>>
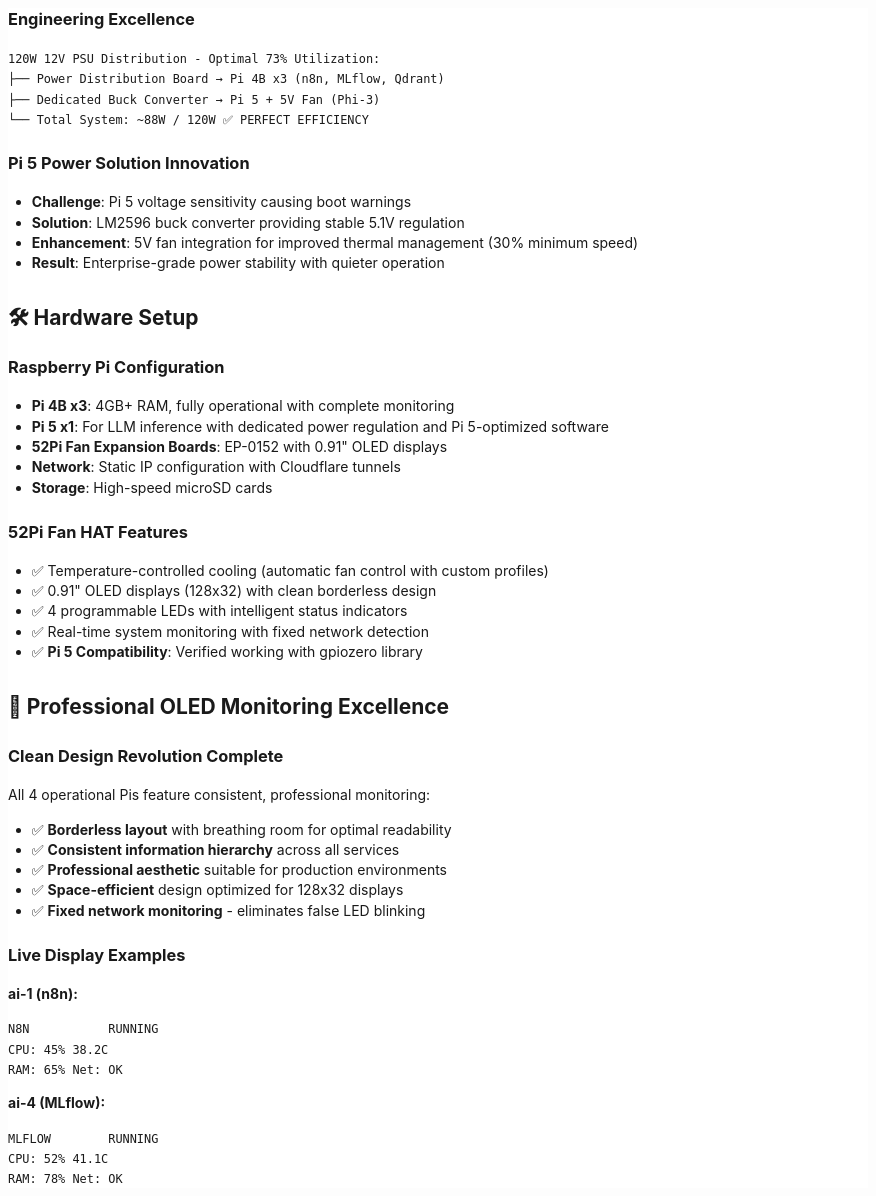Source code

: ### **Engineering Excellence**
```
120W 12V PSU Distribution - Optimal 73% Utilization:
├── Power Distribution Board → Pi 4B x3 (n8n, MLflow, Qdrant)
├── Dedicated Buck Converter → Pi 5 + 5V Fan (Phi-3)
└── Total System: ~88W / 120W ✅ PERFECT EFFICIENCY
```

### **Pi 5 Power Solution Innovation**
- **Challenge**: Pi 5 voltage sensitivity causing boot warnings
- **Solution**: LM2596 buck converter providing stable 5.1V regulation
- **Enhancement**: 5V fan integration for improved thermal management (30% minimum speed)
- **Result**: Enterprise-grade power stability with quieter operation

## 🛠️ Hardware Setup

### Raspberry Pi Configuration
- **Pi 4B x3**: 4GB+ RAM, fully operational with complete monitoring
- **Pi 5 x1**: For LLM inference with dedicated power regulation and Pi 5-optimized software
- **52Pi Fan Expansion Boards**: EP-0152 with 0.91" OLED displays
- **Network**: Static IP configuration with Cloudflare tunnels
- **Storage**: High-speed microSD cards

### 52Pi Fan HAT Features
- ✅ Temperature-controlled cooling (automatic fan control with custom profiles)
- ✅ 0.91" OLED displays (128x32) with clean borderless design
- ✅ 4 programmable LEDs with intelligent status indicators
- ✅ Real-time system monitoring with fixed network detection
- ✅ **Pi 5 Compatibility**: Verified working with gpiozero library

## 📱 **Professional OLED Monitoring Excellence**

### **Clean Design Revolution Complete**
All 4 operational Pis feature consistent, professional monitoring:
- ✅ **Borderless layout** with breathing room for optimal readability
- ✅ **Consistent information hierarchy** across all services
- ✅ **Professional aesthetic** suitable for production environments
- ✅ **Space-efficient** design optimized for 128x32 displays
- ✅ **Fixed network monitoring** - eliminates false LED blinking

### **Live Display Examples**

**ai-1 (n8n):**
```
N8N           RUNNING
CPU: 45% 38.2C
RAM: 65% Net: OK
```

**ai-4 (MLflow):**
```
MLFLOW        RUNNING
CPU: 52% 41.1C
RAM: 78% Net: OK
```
<<
▶ [Requirement] Wherever a line in the entries above holds "displays", copy that line.

▶ [Exercise answer]
- **52Pi Fan Expansion Boards**: EP-0152 with 0.91" OLED displays
- ✅ 0.91" OLED displays (128x32) with clean borderless design
- ✅ **Space-efficient** design optimized for 128x32 displays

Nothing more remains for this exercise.